→ **What is expected**:
Carry the forum thread about helicopters and fixed-wing aircraft forward from its last sentence.

→ **Excerpt**:
____________

Well, communication satellites are very expensive ways of covering a wide area, and they seem to have caught on rather well. Suppose you had a “satellite” that couldn’t cover all of England, but could cover the entire London metro area, and at a tiny fraction of the cost of a real satellite. Might there not be some interest?
Helicopter pilot checking in.
Helicopters are very inefficient and complex. Take the very-popular Robinson R-22, for example. Using basically the same engine as a Cessna 172, its top speed is about 80% of the Cessna. It can carry half the number of people for about half the distance, and has very little space for carrying luggage. A Schweizer 300CB has no stowage at all, except for a small ‘glovebox’. However, helicopters are extremely good at what they do. If you want to rescue someone from the wilderness or haul an air conditioning unit to the top of a building, the ability to hover is rather handy. But if you want to travel a long distance, it just doesn’t make sense to use a helicopter. Fixed-wing aircraft are much better suited to that mission.

____________

→ **Exercise data**:
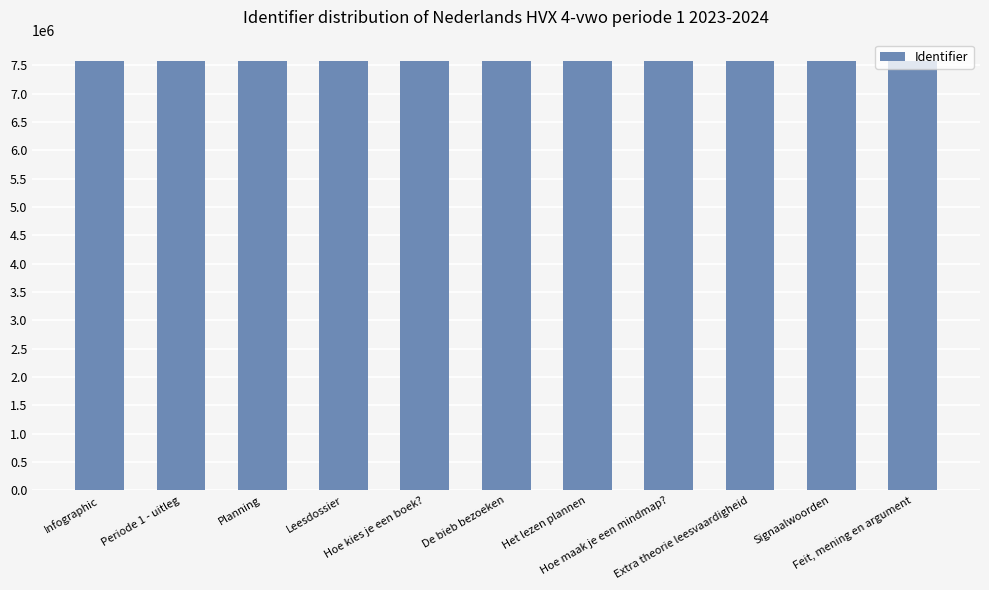

Is it true that the value at Feit, mening en argument is 10918462?

False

____________

→ **Answer to this exercise**:
There’s another efficiency issue, too. The higher a fixed-wing aircraft flies, the more efficient it is. Air pressure at altitude is lower than at sea level, yet it takes the ‘same amount of air’ at altitude to generate the ‘same amount of lift’ as at sea level. So the aircraft has to fly faster. Given that the engines operate at a more-or-less constant fuel consumption rate, going higher means you’re going faster on about the same amount of fuel. (Note that I’m leaving out the fuel required to reach the altitude in the first place, and that different aircraft have different altitudes at which they’re most efficient.)
A helicopter’s ‘wings’ go round and round. This means that in forward flight (or any-direction flight, for that matter – that’s the great thing about helis, the ability to fly in any direction 
) one blade is going in the opposite direction of the direction of travel. This is called the ‘retreating blade’. In directional flight, the retreating blade has a lower airspeed than the advancing blade. This is compensated for by ‘flapping’ and by altering the pitch of the blades. I think you can see the problem coming up…
At some airspeed, the retreating blade will not be able to compensate for its lower airspeed and the airfoil ‘stalls’. You don’t want to get into retreating blade stall because Bad Things can happen. For example, mast bumping may cause the rotor system to depart the aircraft, or you might experience ‘tail boom chop’ where the rotor strikes the tail boom and causes it to depart the aircraft. The Robinson POH supplements (excellent reading, BTW) uses the word ‘doomed’ (Supplement: Retreating Blade Stall Can Be Fatal).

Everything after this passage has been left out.